Die Ölpreise gaben nach den Vortagesaufschlägen kräftig nach. Die US-Sorte WTI verbilligte sich um 1,1 Prozent auf 82,50 Dollar. Beobachter sprachen von der Korrektur einer überkauften Situation. Eine Rolle dürfte auch der Preisrückgang bei Gas gespielt haben, in dessen Windschatten die Ölpreise in den zurückliegenden Wochen gestiegen waren. Nun aber meldete die staatliche Energy Information Administration höhere US-Gasvorräte als von Analysten erwartet. Mit dem Ruf aus den USA, Indien und Japan nach einem höheren Angebot und dem Unwillen der Gruppe Opec+, zu reagieren, dürften die Rohölpreise kurzfristig aber weiter zulegen, hieß es.

METALLE

                zuletzt    Vortag  +/- %  +/- USD   % YTD 
Gold (Spot)    1.787,15  1.782,90  +0,2%    +4,25   -5,8% 
Silber (Spot)     24,20     24,18  +0,1%    +0,03   -8,3% 
Platin (Spot)  1.055,60  1.053,10  +0,2%    +2,50   -1,4% 
Kupfer-Future      4,58      4,56  +0,5%    +0,02  +30,0% 
 

Der Goldpreis tendierte knapp behauptet, belastet von den höheren Renditen und dem leicht festeren Dollar.

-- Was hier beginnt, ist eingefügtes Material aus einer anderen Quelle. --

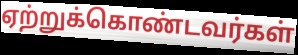
ஏற்றுக்கொண்டவர்கள்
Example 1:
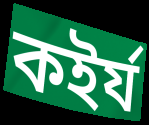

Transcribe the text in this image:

কইর্য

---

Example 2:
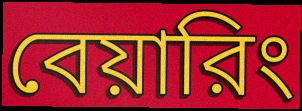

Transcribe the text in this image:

বেয়ারিং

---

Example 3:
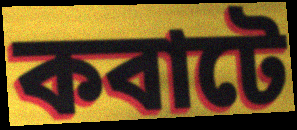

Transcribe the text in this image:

কবাটে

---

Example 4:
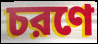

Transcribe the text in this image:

চরণে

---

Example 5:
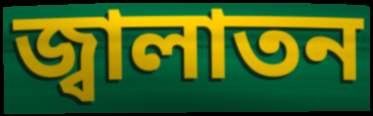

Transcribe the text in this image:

জ্বালাতন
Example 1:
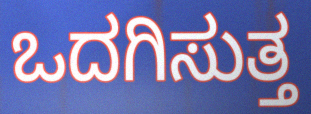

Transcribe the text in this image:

ಒದಗಿಸುತ್ತ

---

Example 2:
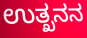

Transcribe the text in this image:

ಉತ್ಖನನ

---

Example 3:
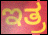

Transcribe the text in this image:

ಇತ್ರ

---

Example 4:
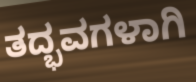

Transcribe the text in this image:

ತದ್ಭವಗಳಾಗಿ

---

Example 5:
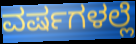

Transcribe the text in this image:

ವರ್ಷಗಳಲ್ಲೆ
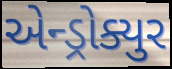
એન્ડ્રોક્યુર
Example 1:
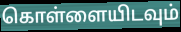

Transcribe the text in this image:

கொள்ளையிடவும்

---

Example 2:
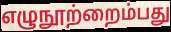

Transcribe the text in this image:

எழுநூற்றைம்பது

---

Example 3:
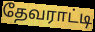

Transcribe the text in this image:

தேவராட்டி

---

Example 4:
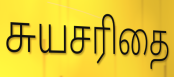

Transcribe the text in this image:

சுயசரிதை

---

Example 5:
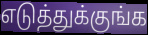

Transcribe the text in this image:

எடுத்துக்குங்க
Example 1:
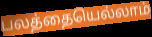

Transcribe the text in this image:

பலத்தையெல்லாம்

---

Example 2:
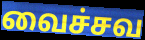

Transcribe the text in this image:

வைச்சவ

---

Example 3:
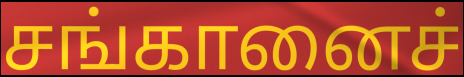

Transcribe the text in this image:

சங்கானைச்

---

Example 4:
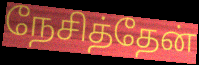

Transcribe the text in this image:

நேசித்தேன்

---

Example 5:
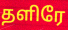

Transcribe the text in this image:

தளிரே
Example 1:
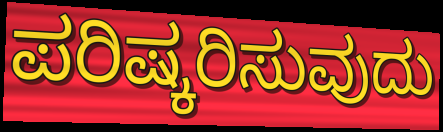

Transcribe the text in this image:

ಪರಿಷ್ಕರಿಸುವುದು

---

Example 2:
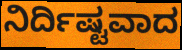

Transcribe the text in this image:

ನಿರ್ದಿಷ್ಟವಾದ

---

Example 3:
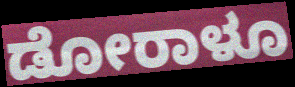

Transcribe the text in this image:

ಡೋರಾಳೂ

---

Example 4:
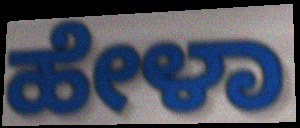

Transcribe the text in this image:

ಹೇಳಾ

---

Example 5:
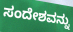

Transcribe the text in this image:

ಸಂದೇಶವನ್ನು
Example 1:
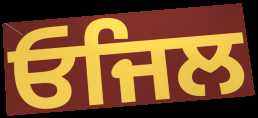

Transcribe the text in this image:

ਓਜਿਲ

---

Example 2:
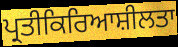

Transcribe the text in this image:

ਪ੍ਰਤੀਕਿਰਿਆਸ਼ੀਲਤਾ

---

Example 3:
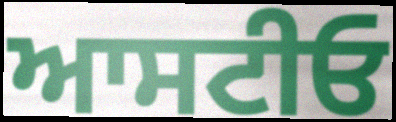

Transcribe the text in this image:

ਆਸਟੀਓ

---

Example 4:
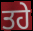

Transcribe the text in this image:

ਤਹੇ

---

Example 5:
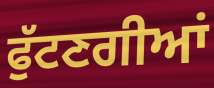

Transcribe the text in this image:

ਫੁੱਟਣਗੀਆਂ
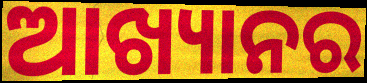
ଆଖ୍ୟାନର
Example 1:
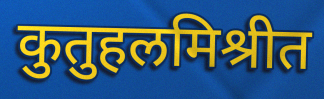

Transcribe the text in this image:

कुतुहलमिश्रीत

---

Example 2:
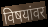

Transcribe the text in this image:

विषयांवर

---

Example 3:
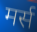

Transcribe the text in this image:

मर्स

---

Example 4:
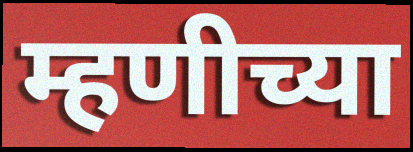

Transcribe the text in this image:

म्हणीच्या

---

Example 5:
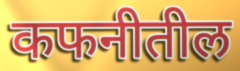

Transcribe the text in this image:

कफनीतील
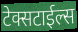
टेक्सटाईल्स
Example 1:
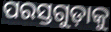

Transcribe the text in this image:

ପରସ୍ତଗୁଡ଼ାକୁ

+++++ MELDUNGEN SEIT VORTAG, 20.00 UHR +++++

KLIMAWANDEL

UN-Generalsekretär António Guterres hat vor einem Scheitern der Weltklimakonferenz COP26 im November in Glasgow gewarnt. Insbesondere China und die USA müssten mehr für den Klimaschutz tun, als sie bislang zugesagt haben, sagte Guterres. Indessen haben die US-Geheimdienste erstmals einen Sonderbericht zu den Auswirkungen des Klimawandels erstellt und die Erderwärmung darin als Gefahr für die nationale Sicherheit eingestuft.

USA / CHINA

US-Präsident Joe Biden hat Taiwan militärische Unterstützung im Falle eines Angriffs Chinas auf die Insel zugesichert. "Ja, wir sind dazu verpflichtet", antwortete Biden am Donnerstag bei einem Treffen mit Bürgern in Baltimore auf die Frage, ob das US-Militär Taiwan gegen China verteidigen würde.

FED

Hochrangige Beamte der US-Notenbank dürfen künftig keine einzelnen Wertpapiere mehr kaufe und müssen ihre Investitionstätigkeit auf breit angelegte Produkte wie Investmentfonds beschränken. Die Federal Reserve zieht mit diesen neuen Finanzhandelsvorschriften Konsequenzen aus den Enthüllungen im September, die zum Rücktritt von zwei Leitern von Regionalbanken der Fed geführt hatten. Sie gelten künftig für die zwölf Präsidenten und die sieben Gouverneure im Board der in Washington ansässigen Notenbank.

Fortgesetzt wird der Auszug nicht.